While more than 10 years of extensive research has provided us with a large body of knowledge about ferroptosis, one needs to be cautious as most of the current mechanistic insights are based on in vitro models, whose environments differ from those in vivo. Components of the in vivo environment that likely affect ferroptosis regulation include oxygen; trace metals, including iron and selenium; and various metabolites such as amino acids and fatty acids. In addition, interactions with the tumor immune microenvironment (i.e., macrophages and immune cells) and even between cancer cells have been shown to affect cell vulnerability to ferroptosis, a complexity that is difficult to recapitulate in culture models. In fact, mesenchymal stem cells (MSCs) protect leukemia cells from oxidative stress through upregulation of GSH [138][139], while its significance in ferroptosis protection remains to be elucidated. Therefore, the in vitro findings must be validated in vivo to obtain a precise understanding of the mechanisms regulating ferroptosis, for which further development of specific and stable in vivo drugs to induce ferroptosis is of urgent need. The lack of definitive markers of ferroptosis is an obstacle in studying ferroptosis in vivo and in clinical settings in humans. Hence, direct evidence of ferroptosis in cancer patients treated with anti-cancer agents including ferroptosis inducers is lacking so far [140].

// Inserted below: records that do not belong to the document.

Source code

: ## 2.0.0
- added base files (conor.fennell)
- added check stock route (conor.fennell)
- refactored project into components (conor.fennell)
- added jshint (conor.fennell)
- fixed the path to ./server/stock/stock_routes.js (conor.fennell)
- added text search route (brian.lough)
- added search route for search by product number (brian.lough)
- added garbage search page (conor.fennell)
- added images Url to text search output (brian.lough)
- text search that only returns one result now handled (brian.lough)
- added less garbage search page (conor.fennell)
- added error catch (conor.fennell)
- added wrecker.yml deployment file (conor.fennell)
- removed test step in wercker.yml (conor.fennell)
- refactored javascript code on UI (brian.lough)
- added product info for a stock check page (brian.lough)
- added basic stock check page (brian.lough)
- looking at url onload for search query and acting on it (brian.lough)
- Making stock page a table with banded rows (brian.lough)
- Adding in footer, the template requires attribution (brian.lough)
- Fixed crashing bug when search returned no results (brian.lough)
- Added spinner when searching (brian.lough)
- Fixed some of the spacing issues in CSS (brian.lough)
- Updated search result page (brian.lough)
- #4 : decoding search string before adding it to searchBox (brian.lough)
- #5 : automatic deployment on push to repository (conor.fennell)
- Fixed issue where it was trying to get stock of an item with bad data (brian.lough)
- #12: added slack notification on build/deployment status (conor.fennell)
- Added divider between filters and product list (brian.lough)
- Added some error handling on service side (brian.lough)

Since leukemia is characterized by increased oxidative stress and iron overload, one can speculate that leukemia cells are vulnerable to ferroptosis, suggesting a therapeutic potential. However, studies focusing on ferroptosis as a therapeutic modality for leukemia are limited, as discussed here. Given the physiological roles of ferroptosis, the therapeutic windows of ferroptosis induction should be carefully determined. A recent study demonstrated the potential vulnerability of hematopoietic stem cells to ferroptosis [141], warranting precise monitoring of normal hematopoiesis upon anti-cancer treatments involving ferroptosis. Taken together, implementing the concept of ferroptosis into leukemia therapeutics requires fine-tuning ferroptosis induction in normal versus malignant cells, which should be tested and established through in vivo studies and ultimately clinical trials.
In addition to understanding the underlying molecular mechanisms of ferroptosis, some of which may be specific to leukemia cells, identifying potential biomarkers that predict sensitivity or resistance to ferroptotic stimuli is critical for the development of this unique cell death mode as anti-leukemia therapy. Advancements in single-cell analysis technologies will help in the identification of potential vulnerabilities of leukemia stem/progenitor cells with specific genetic or molecular phenotypes that can be targeted for ferroptosis induction. Pursuing synthetic lethal interactions would be one promising strategy to efficiently target those populations while minimizing potential toxicity to normal cells [142]. Lastly, recent studies have revealed the interconnectivity and plasticity of different RCD pathways including ferroptosis that could compensate each other upon cell death stimuli (detailed review elsewhere [143]). Understanding the interactions as well as the molecular mechanisms of individual RCD pathways would facilitate the development of combination therapies to overcome resistance to various RCD mechanisms.